Caridad.

Día del Amor Fraterno.

“Sentimiento experimentado por una persona hacia otra, que se manifiesta en desear su compañía, alegrarse con lo que es bueno para ella y sufrir con lo que es malo”. Esta es la definición de amor de Dña. María Moliner (ed. 1986). Añade términos similares: “Adhesión, admiración, adoración, afecto, afición, altruismo, amistad, apego, armonía, asimiento, bienquerencia, caridad, cariño, compasión, devoción, entrega, estimación, filantropía, ilusión, interés, predilección, querencia…. No hace referencia al amor específicamente fraterno, (“propio de hermanos”), y creo que sería bueno escarbar en las características peculiares del amor entre hermanos. Ya sé que entre hermanos hay, a veces, montones de comportamientos que poco tienen que ver con el amor, y que el daño que producen es de los más difíciles de llevar. Pero lo dejo para otro día. Porque el día de hoy, la Solemnidad del Cuerpo y la Sangre del Señor, es el día del Amor Fraterno. Y no será casualidad ese adjetivo añadido a la mejor palabra del vocabulario.

Amor fraterno suscita (en cada persona que tenga hermanos) sentimientos encontrados. Incluso sentimientos que creíamos perdidos, si nos permitimos recordar un poco más. Desde que te rompen tu juguete favorito hasta el día en que personifican la ayuda que necesitas en el momento más desesperado, los hermanos representan lo mejor y lo peor. Te hartas de ellos, (cuando los tienes), y los añoras enormemente (cuando no). ¿A quién se le ocurrió llamar fraterno al amor que debemos tenernos los cristianos?
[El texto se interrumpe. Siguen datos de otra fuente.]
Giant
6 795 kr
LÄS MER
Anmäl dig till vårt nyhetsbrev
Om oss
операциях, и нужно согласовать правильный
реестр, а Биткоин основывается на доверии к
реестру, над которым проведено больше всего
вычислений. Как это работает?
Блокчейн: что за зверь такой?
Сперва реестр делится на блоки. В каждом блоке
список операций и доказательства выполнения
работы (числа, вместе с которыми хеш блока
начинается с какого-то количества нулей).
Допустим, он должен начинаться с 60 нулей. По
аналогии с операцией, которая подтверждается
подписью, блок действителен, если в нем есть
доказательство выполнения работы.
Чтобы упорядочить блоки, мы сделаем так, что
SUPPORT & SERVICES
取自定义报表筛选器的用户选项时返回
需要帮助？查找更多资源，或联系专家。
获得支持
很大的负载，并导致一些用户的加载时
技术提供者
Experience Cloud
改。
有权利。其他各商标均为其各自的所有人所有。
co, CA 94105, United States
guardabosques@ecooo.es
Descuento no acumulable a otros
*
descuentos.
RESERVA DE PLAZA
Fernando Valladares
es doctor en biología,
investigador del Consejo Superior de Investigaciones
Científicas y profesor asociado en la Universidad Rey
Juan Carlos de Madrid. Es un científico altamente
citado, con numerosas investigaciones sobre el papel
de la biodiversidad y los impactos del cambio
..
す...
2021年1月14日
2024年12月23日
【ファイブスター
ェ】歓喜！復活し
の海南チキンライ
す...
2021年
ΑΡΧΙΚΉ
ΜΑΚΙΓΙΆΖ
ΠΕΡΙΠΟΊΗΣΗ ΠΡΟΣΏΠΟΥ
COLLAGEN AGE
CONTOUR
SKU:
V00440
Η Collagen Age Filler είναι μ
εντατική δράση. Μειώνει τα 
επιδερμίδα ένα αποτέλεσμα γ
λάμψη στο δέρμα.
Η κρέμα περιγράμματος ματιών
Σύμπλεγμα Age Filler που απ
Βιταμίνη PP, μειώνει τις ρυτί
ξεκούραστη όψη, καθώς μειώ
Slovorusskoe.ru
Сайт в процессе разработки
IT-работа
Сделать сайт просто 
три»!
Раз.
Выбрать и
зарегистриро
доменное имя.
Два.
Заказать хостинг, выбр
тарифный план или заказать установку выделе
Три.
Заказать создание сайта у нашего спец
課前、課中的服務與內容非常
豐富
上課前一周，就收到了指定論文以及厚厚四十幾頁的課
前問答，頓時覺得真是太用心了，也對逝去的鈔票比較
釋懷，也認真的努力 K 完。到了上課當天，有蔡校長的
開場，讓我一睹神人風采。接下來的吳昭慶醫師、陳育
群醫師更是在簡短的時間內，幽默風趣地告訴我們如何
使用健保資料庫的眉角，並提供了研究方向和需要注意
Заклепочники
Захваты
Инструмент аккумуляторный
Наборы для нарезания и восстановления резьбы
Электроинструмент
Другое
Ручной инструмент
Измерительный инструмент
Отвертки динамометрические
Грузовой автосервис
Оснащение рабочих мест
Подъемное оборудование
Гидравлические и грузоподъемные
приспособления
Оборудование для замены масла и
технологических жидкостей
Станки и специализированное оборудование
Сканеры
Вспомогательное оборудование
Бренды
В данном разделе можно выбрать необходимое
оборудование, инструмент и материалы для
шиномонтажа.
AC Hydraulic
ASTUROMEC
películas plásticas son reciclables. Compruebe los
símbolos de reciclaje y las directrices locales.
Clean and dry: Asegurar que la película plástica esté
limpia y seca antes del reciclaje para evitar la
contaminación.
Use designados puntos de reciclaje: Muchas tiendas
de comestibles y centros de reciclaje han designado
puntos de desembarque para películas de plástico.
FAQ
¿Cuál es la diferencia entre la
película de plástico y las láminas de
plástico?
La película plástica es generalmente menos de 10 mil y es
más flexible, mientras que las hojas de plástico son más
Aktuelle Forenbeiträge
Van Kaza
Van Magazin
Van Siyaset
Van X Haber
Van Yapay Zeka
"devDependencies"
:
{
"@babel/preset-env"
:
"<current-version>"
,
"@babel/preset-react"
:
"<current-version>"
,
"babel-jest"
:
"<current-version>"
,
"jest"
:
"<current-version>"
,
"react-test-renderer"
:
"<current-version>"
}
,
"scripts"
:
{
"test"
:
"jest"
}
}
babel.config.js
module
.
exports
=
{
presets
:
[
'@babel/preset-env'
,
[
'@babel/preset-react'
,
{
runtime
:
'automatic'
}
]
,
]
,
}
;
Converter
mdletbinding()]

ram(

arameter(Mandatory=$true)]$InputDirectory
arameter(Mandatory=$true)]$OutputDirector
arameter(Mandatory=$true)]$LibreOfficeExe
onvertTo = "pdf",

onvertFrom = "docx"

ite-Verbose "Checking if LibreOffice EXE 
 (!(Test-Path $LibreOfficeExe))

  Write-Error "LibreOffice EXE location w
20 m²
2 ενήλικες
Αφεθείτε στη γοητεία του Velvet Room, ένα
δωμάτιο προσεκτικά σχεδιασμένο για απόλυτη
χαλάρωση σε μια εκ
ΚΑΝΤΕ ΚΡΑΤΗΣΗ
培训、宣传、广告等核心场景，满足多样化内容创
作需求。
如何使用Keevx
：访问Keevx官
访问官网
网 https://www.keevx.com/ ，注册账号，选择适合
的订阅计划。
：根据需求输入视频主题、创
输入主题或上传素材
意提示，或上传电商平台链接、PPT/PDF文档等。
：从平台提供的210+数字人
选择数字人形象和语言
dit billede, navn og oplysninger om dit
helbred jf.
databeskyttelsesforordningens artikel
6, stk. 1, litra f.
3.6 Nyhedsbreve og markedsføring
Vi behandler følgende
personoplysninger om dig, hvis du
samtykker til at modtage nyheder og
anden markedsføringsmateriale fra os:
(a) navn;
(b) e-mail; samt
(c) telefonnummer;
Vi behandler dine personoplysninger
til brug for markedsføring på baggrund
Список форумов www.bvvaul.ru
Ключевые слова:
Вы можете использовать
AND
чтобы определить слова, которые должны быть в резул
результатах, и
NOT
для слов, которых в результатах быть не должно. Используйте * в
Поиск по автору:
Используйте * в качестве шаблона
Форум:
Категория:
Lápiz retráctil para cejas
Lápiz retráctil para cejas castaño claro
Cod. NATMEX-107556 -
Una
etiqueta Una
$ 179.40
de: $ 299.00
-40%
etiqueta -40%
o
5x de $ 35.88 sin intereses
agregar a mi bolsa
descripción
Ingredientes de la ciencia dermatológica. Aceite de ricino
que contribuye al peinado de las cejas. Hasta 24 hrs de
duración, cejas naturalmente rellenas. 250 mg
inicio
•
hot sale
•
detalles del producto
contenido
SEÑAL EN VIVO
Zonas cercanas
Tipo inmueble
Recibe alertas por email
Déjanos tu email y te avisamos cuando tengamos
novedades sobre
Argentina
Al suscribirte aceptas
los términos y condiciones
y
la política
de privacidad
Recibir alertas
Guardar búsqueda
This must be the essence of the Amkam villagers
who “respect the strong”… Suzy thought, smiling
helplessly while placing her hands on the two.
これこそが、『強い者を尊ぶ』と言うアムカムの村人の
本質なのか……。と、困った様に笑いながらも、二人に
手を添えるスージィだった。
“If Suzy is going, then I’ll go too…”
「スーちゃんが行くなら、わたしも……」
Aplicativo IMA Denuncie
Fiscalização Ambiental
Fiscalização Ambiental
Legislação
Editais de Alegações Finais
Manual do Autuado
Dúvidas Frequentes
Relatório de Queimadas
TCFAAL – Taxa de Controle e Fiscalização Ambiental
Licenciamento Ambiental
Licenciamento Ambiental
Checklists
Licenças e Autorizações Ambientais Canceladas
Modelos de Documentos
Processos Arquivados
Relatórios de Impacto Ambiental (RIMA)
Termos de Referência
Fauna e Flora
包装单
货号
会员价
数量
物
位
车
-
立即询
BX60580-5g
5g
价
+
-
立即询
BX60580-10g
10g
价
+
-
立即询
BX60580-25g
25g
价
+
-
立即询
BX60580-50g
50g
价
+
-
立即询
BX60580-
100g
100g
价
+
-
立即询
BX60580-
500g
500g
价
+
El amor a los hermanos implica mucha convivencia, mucho perdón, mucho conocimiento, mucha paciencia, muchísima tolerancia, apoyo total e inesperado, momentos muy desesperantes, algún que otro desengaño y la seguridad de que nunca te faltará un sofá donde dormir si llegan los malos tiempos.

Están también los secretos, la complicidad, las risas, las cosas que no hace falta decir y los códigos invisibles. El “¿os acordáis cuando…?”, el disfrute de las fotos antiguas, las viejas (y pesadas) bromas. En suma, la historia familiar compartida, cada uno desde su puesto, cada uno con su punto de vista particular. Resulta difícil extrapolar este contenido de “fraterno” al ámbito de la familia que formamos como Iglesia. Y, por otra parte, todo lo que le vemos de extraño a este intento, se llena de sentido cuando se mira dos veces, con cariño en lo ojos. Si cualquiera de mis prójimos ha de ser mi hermano, me costaría poco no juzgarle sin conocer su circunstancia. Sería capaz de perdonarle todo. Podría ayudarle hasta límites que nunca creí posibles. Y cuando, más allá de lo razonable, mi hermano me necesitara, siempre estaría a mano la única razón posible: “Es mi hermano”.

Jesús nos entregó su Cuerpo como señal de unión entre nosotros. La fiesta de la Eucaristía, en la que compartimos su Cuerpo y su Sangre, es la fiesta de la gran fraternidad... La experiencia familiar e infantil de los hermanos genera afectos capaces de alimentar la buena relación de toda una vida. Lo que compartimos los cristianos, el don de Jesús hecho carne, es suficiente como para que, de una vez por todas, nos comprometamos a mantener entre nosotros una relación más rica, más amorosa, más verdaderamente fraterna.